# WHAT IS EXPECTED
Please find the lines in the following records that hold "משיח", and copy them.

[Dataset entries]

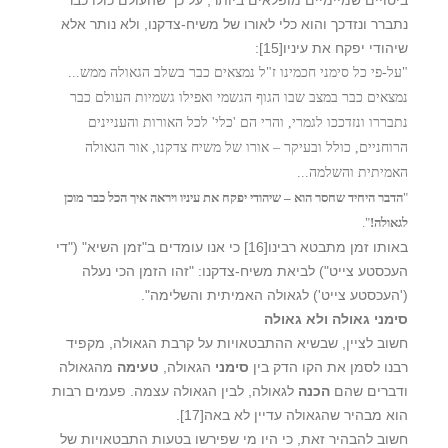
נתברר ונזדכך והוא כלי לאורו של משיח-צדקנו, ולא נותר אלא
שיהודי יפקח את עיניו
[15]
:
"על-פי כל סימני חכמינו ז"ל נמצאים כבר בשלב הגאולה ממש...
נמצאים כבר במצב שבו הגוף הגשמי ואפילו גשמיות העולם כבר
נתבררו ונזדככו לגמרי, והרי הם 'כלי' לכל האורות והעניינים
הרוחניים, כולל ובעיקר – אורו של משיח צדקנו, אור הגאולה
האמיתית והשלמה...
"
הדבר היחיד שחסר הוא – שיהודי יפקח את עיניו ויראה איך הכל כבר מוכן
לגאולה!
".
באותו זמן מתבטא רבינו
[16]
כי אנו עומדים ב"זמן השיא" ("די
העכסטע צייט") לביאת משיח-צדקנו: "זהו הזמן הכי נעלה
('העכסטע צייט') לגאולה האמיתית והשלימה".
סימני גאולה ולא גאולה
חשוב לציין, שבשיא ההתבטאויות על קרבת הגאולה, מקפיד
רבנו לסמן את הקו הדק בין
סימני
הגאולה,
טעימה
מהגאולה
ודברים שהם
הכנה
לגאולה, לבין הגאולה עצמה. פעמים רבות
הוא מבהיר שהגאולה עדיין לא באה
[17]
.
חשוב להבהיר זאת, כי היו מי שפירשו בטעות התבטאויות של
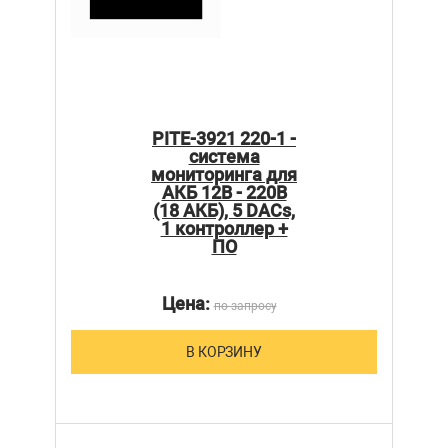
PITE-3921 220-1 -
система
мониторинга для
АКБ 12В - 220В
(18 АКБ), 5 DACs,
1 контроллер +
ПО
Цена:
по запросу
В КОРЗИНУ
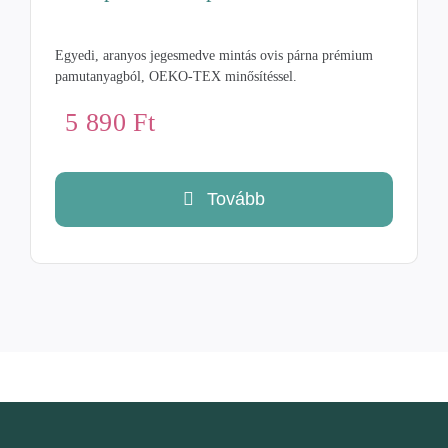
Egyedi, aranyos jegesmedve mintás ovis párna prémium
pamutanyagból, OEKO-TEX minősítéssel.
5 890
Ft
Tovább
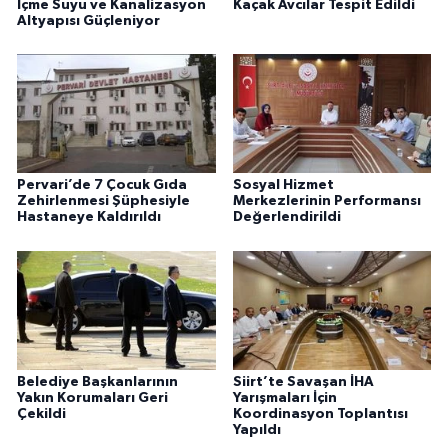
İçme Suyu ve Kanalizasyon
Kaçak Avcılar Tespit Edildi
Altyapısı Güçleniyor
Pervari’de 7 Çocuk Gıda
Sosyal Hizmet
Zehirlenmesi Şüphesiyle
Merkezlerinin Performansı
Hastaneye Kaldırıldı
Değerlendirildi
Belediye Başkanlarının
Siirt’te Savaşan İHA
Yakın Korumaları Geri
Yarışmaları İçin
Çekildi
Koordinasyon Toplantısı
Yapıldı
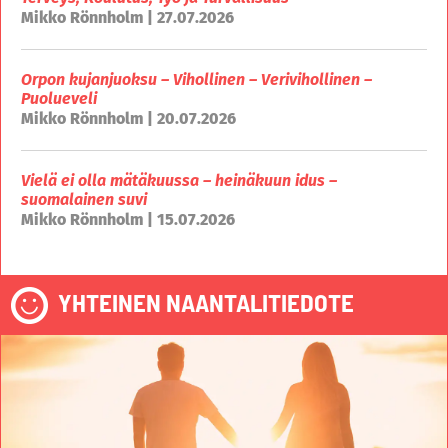
Mikko Rönnholm | 27.07.2026
Orpon kujanjuoksu – Vihollinen – Verivihollinen –
Puolueveli
Mikko Rönnholm | 20.07.2026
Vielä ei olla mätäkuussa – heinäkuun idus –
suomalainen suvi
Mikko Rönnholm | 15.07.2026
YHTEINEN NAANTALITIEDOTE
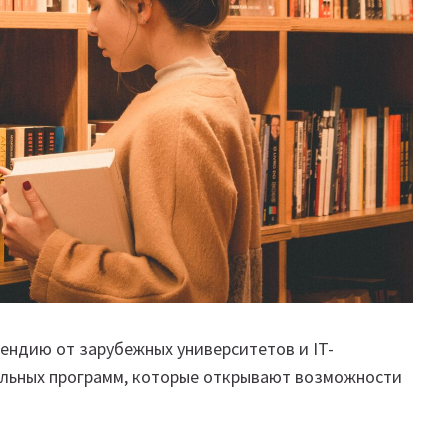
ендию от зарубежных университетов и IT-
альных программ, которые открывают возможности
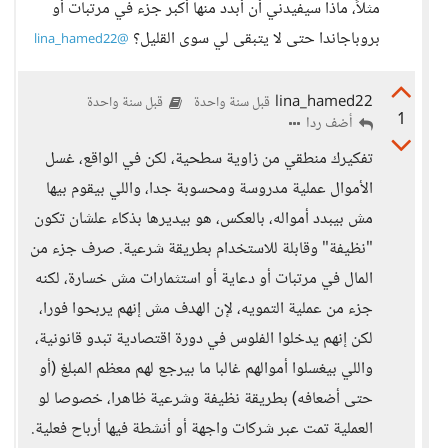
مثلاً، ماذا سيفيدني أن أبدد منها أكبر جزء في مرتبات أو
بروباجاندا حتى لا يتبقى لي سوى القليل؟
@lina_hamed22
lina_hamed22
قبل سنة واحدة
قبل سنة واحدة
1
أضف ردا
تفكيرك منطقي من زاوية سطحية، لكن في الواقع، غسل
الأموال عملية مدروسة ومحسوبة جدا، واللي بيقوم بيها
مش بيبدد أمواله، بالعكس، هو بيديرها بذكاء علشان تكون
"نظيفة" وقابلة للاستخدام بطريقة شرعية. صرف جزء من
المال في مرتبات أو دعاية أو استثمارات مش خسارة، لكنه
جزء من عملية التمويه، لإن الهدف مش إنهم يربحوا فورا،
لكن إنهم يدخلوا الفلوس في دورة اقتصادية تبدو قانونية،
واللي بيغسلوا أموالهم غالبا ما بيرجع لهم معظم المبلغ (أو
حتى أضعافه) بطريقة نظيفة وشرعية ظاهرا، خصوصا لو
العملية تمت عبر شركات واجهة أو أنشطة فيها أرباح فعلية.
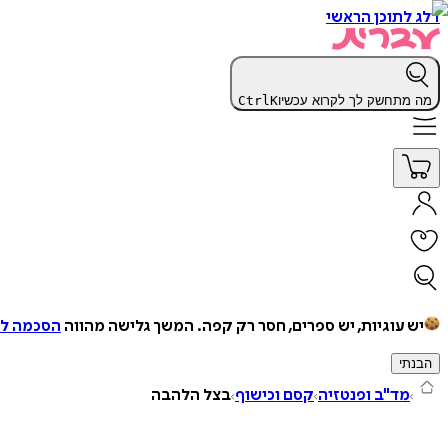
דלג לתוכן הראשי
מה מתחשק לך לקרוא עכשיו
K
Ctrl
יש עוגיות, יש ספרים, חסר רק קפה.
המשך גלישה מהווה
הסכמה למ
הבנתי
מד"ב ופנטזיה
קסם וכישוף
בצל הלהבה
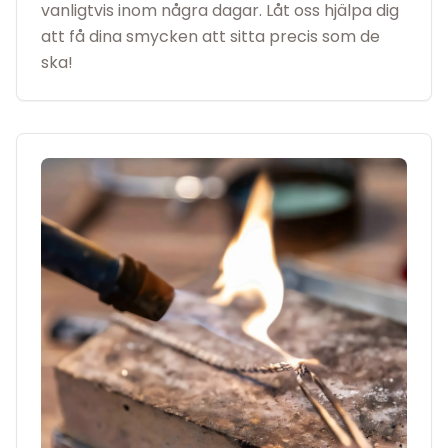
vanligtvis inom några dagar. Låt oss hjälpa dig
att få dina smycken att sitta precis som de
ska!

# YOUR RESPONSE
נתברר ונזדכך והוא כלי לאורו של משיח-צדקנו, ולא נותר אלא
הרוחניים, כולל ובעיקר – אורו של משיח צדקנו, אור הגאולה
העכסטע צייט") לביאת משיח-צדקנו: "זהו הזמן הכי נעלה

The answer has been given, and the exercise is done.